*Task to carry out*: The expected result is every entry, retyped character for character.

----

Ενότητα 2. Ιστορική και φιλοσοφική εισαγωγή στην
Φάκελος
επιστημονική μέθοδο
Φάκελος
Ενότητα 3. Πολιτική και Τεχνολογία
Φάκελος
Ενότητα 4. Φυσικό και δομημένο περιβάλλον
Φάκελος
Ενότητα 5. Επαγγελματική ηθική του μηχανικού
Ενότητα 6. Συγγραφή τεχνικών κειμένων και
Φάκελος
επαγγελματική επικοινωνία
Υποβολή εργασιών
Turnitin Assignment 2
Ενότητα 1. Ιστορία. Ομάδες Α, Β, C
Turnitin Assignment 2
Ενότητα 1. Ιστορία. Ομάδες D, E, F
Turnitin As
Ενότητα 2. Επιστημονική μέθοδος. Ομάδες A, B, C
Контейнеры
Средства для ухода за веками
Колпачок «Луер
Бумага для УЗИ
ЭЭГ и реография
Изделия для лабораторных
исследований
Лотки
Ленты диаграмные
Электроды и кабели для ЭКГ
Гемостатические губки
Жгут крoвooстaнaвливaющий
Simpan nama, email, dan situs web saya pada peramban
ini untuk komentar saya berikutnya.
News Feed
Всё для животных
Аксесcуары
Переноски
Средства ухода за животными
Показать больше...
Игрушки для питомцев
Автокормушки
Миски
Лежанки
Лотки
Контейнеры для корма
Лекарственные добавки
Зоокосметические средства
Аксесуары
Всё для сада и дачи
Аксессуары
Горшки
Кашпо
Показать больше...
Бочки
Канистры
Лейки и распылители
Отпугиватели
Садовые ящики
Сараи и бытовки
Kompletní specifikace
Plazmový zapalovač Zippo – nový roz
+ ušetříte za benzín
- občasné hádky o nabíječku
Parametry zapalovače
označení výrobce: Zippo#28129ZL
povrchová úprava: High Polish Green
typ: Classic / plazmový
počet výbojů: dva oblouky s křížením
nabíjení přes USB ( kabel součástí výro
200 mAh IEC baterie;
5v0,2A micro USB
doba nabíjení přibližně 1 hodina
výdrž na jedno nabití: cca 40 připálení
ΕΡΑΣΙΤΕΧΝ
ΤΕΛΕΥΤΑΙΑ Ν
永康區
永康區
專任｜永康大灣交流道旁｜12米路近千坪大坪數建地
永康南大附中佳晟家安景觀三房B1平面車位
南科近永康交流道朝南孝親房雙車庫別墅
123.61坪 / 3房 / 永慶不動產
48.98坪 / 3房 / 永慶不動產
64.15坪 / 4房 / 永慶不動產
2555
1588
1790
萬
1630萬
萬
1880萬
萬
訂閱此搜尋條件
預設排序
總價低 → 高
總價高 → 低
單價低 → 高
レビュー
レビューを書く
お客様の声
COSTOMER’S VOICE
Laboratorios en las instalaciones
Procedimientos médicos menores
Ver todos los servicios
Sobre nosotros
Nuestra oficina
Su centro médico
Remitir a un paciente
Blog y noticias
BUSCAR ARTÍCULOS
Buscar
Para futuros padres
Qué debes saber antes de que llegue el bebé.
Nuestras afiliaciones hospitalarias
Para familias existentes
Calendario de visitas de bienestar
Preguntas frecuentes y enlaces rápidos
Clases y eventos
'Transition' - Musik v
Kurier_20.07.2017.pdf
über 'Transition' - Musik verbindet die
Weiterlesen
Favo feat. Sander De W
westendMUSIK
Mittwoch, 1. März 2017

----

*Reply*:
Ενότητα 2. Ιστορική και φιλοσοφική εισαγωγή στην
Φάκελος
επιστημονική μέθοδο
Φάκελος
Ενότητα 3. Πολιτική και Τεχνολογία
Φάκελος
Ενότητα 4. Φυσικό και δομημένο περιβάλλον
Φάκελος
Ενότητα 5. Επαγγελματική ηθική του μηχανικού
Ενότητα 6. Συγγραφή τεχνικών κειμένων και
Φάκελος
επαγγελματική επικοινωνία
Υποβολή εργασιών
Turnitin Assignment 2
Ενότητα 1. Ιστορία. Ομάδες Α, Β, C
Turnitin Assignment 2
Ενότητα 1. Ιστορία. Ομάδες D, E, F
Turnitin As
Ενότητα 2. Επιστημονική μέθοδος. Ομάδες A, B, C
Контейнеры
Средства для ухода за веками
Колпачок «Луер
Бумага для УЗИ
ЭЭГ и реография
Изделия для лабораторных
исследований
Лотки
Ленты диаграмные
Электроды и кабели для ЭКГ
Гемостатические губки
Жгут крoвooстaнaвливaющий
Simpan nama, email, dan situs web saya pada peramban
ini untuk komentar saya berikutnya.
News Feed
Всё для животных
Аксесcуары
Переноски
Средства ухода за животными
Показать больше...
Игрушки для питомцев
Автокормушки
Миски
Лежанки
Лотки
Контейнеры для корма
Лекарственные добавки
Зоокосметические средства
Аксесуары
Всё для сада и дачи
Аксессуары
Горшки
Кашпо
Показать больше...
Бочки
Канистры
Лейки и распылители
Отпугиватели
Садовые ящики
Сараи и бытовки
Kompletní specifikace
Plazmový zapalovač Zippo – nový roz
+ ušetříte za benzín
- občasné hádky o nabíječku
Parametry zapalovače
označení výrobce: Zippo#28129ZL
povrchová úprava: High Polish Green
typ: Classic / plazmový
počet výbojů: dva oblouky s křížením
nabíjení přes USB ( kabel součástí výro
200 mAh IEC baterie;
5v0,2A micro USB
doba nabíjení přibližně 1 hodina
výdrž na jedno nabití: cca 40 připálení
ΕΡΑΣΙΤΕΧΝ
ΤΕΛΕΥΤΑΙΑ Ν
永康區
永康區
專任｜永康大灣交流道旁｜12米路近千坪大坪數建地
永康南大附中佳晟家安景觀三房B1平面車位
南科近永康交流道朝南孝親房雙車庫別墅
123.61坪 / 3房 / 永慶不動產
48.98坪 / 3房 / 永慶不動產
64.15坪 / 4房 / 永慶不動產
2555
1588
1790
萬
1630萬
萬
1880萬
萬
訂閱此搜尋條件
預設排序
總價低 → 高
總價高 → 低
單價低 → 高
レビュー
レビューを書く
お客様の声
COSTOMER’S VOICE
Laboratorios en las instalaciones
Procedimientos médicos menores
Ver todos los servicios
Sobre nosotros
Nuestra oficina
Su centro médico
Remitir a un paciente
Blog y noticias
BUSCAR ARTÍCULOS
Buscar
Para futuros padres
Qué debes saber antes de que llegue el bebé.
Nuestras afiliaciones hospitalarias
Para familias existentes
Calendario de visitas de bienestar
Preguntas frecuentes y enlaces rápidos
Clases y eventos
'Transition' - Musik v
Kurier_20.07.2017.pdf
über 'Transition' - Musik verbindet die
Weiterlesen
Favo feat. Sander De W
westendMUSIK
Mittwoch, 1. März 2017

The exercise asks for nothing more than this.